What is needed
Below are records to be transcribed exactly; any pictures should be left out.

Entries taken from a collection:
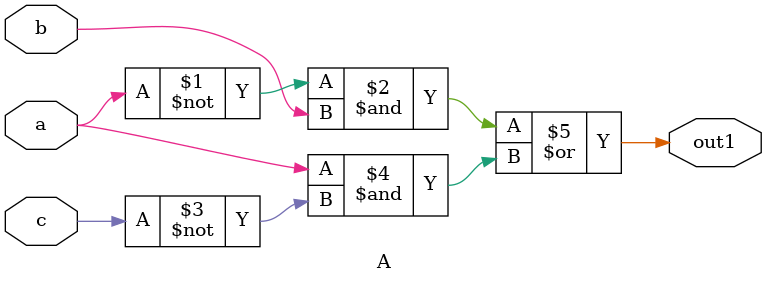
<source format=v>
module A(output out1, input a, b, c);

  assign out1 = ( ~a & b ) | ( a & ~c );

endmodule

</source>
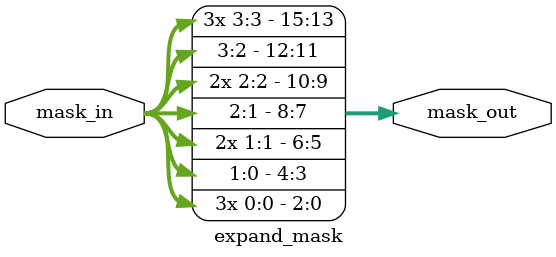
<source format=v>


`timescale 1ns / 1ps

module expand_mask
  #(
    parameter N = 4, //number of words
    parameter M = 4  //word width
    )
   (
    input [N-1:0]   mask_in,
    output [N*M-1:0]  mask_out
    );

   genvar                i;
   //generate masks
   generate 
      for (i=0; i<N; i=i+1) begin : m_loop
         assign mask_out[(i+1)*M-1 -: M] = {M{mask_in[i]}};
      end
   endgenerate
   
endmodule

</source>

Result for this exercise
<source format=v>
module A(output out1, input a, b, c);

  assign out1 = ( ~a & b ) | ( a & ~c );

endmodule

</source>
<source format=v>


`timescale 1ns / 1ps

module expand_mask
  #(
    parameter N = 4, //number of words
    parameter M = 4  //word width
    )
   (
    input [N-1:0]   mask_in,
    output [N*M-1:0]  mask_out
    );

   genvar                i;
   //generate masks
   generate 
      for (i=0; i<N; i=i+1) begin : m_loop
         assign mask_out[(i+1)*M-1 -: M] = {M{mask_in[i]}};
      end
   endgenerate
   
endmodule

</source>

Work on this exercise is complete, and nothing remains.